Una curiosa analisi linguistica dei discorsi di Capodanno dal Colle
Il «tricolore» di Ciampi


Il più loquace? Scalfaro; il più arcaico? Einaudi; il più politico? Saragat. E il più patriottico? Non c'è sorpresa, qui: attraversato dai raggi x dell'analisi linguistica, Carlo Azeglio Ciampi mostra anche nei suoi discorsi televisivi di fine anno la più alta densità e la maggior frequenza dei termini-chiave dell'amor di Patria italiano ed europeo: «patriottismo», «tricolore» e «inno» sono parole che nessun altro Presidente della Repubblica aveva mai usato nei propri indirizzi augurali. Ad avere l'idea di passare al setaccio (anzi al computer) il testo dei discorsi presidenziali di fine anno sono stati la sociologa Arjuna Tuzzi e il linguista Michele Cortelazzo, che in un convegno a Padova hanno presentato martedì scorso i risultati della singolare ricerca.

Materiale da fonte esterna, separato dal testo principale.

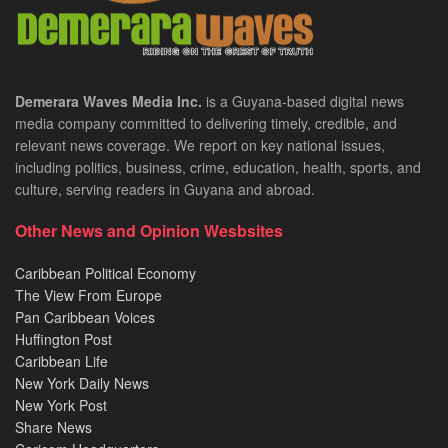
Demerara Waves Media Inc.
is a Guyana-based digital news
media company committed to delivering timely, credible, and
relevant news coverage. We report on key national issues,
including politics, business, crime, education, health, sports, and
culture, serving readers in Guyana and abroad.
Other News and Opinion Wesbsites
Caribbean Political Economy
The View From Europe
Pan Caribbean Voices
Huffington Post
Caribbean Life
New York Daily News
New York Post
Share News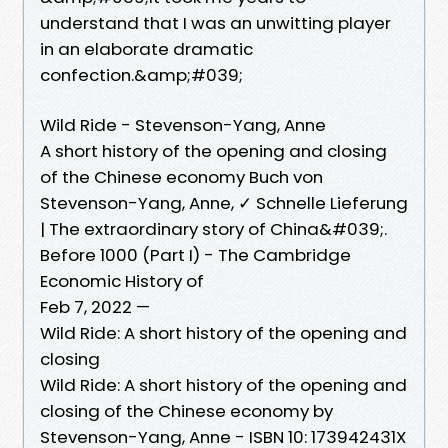
understand that I was an unwitting player
in an elaborate dramatic
confection.&amp;#039;
Wild Ride - Stevenson-Yang, Anne
A short history of the opening and closing
of the Chinese economy Buch von
Stevenson-Yang, Anne, ✓ Schnelle Lieferung
| The extraordinary story of China&#039;.
Before 1000 (Part I) - The Cambridge
Economic History of
Feb 7, 2022 —
Wild Ride: A short history of the opening and
closing
Wild Ride: A short history of the opening and
closing of the Chinese economy by
Stevenson-Yang, Anne - ISBN 10: 173942431X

A metà strada fra statistica e linguistica, ne emerge un panorama inconsueto della storia repubblicana, dal primo breve discorso radiofonico pronunciato nel 1949 da Luigi Einaudi a quelli - in media sempre più lunghi - dei suoi successori. Discorsi per nulla rigidi e stereotipati, visto che ogni Presidente sa dare ai propri un'individualità ben riconoscibile, che li rende un genere tutt'altro che statico e meramente cerimoniale. Ogni inquilino del Quirinale, insomma, ne fa un riflesso della propria personalità: così, il socialdemocratico Saragat intesse i suoi discorsi con parole ed espressioni che risentono delle sue radici politico-culturali, da «posti di lavoro» a «settori produttivi», da «lavoratori» a «contadini e operai». Tratti ignoti ai suoi predecessori, che puntualmente torneranno nei messaggi dell'altro socialista, Sandro Pertini. Il quale si mostra il più attento alla drammatica attualità di un'Italia percorsa da «attentati», «ordigni», e minacciata dal «terrorismo», termine che il Presidente savonese evoca con particolare frequenza. Dopo gli altalenanti anni di Cossiga - che giunse, nel 1991, a pronunciare un discorso di poche righe - Scalfaro ritorna all'ordine costellando i suoi lunghi interventi "dal caminetto" con richiami a istituzioni e circostanze politiche - «magistrato», «ministro», «ministero», «crisi di governo»: termini esclusivi (a sorpresa) del Presidente emerito. Fino a Ciampi: meno loquace del predecessore, concentrato sui temi dell'Europa e di un'Italia un po' volta al passato risorgimentale, un po' a un futuro continentale, tutto da costruire. Se il Presidente livornese è il primo a pronunciare davanti alle telecamere la sera di San Silvestro il sintagma «mia moglie», con una miscela tra solennità e familiarità affettuosa («care italiane», «cari italiani», «mia generazione», «nostra storia») i suoi discorsi duemilleschi appaiono lontani e vicini insieme a quelli di un altro grande gentiluomo, Luigi Einaudi, che negli anni Cinquanta parlava ancora di «borghi» e «casolari», di «focolari» cui dovevano giungere i «lieti auspici» di un «anno fecondo». Altri tempi, senza dubbio. Altri presidenti. In attesa del primo 31 dicembre del suo settennato, gli appassionati di lingua possono intanto già lavorare sulle parole del Presidente Napolitano: troppo presto per esercitarsi sui suoi discorsi presidenziali, ma non - caso raro - sui suoi versi. In dialetto partenopeo.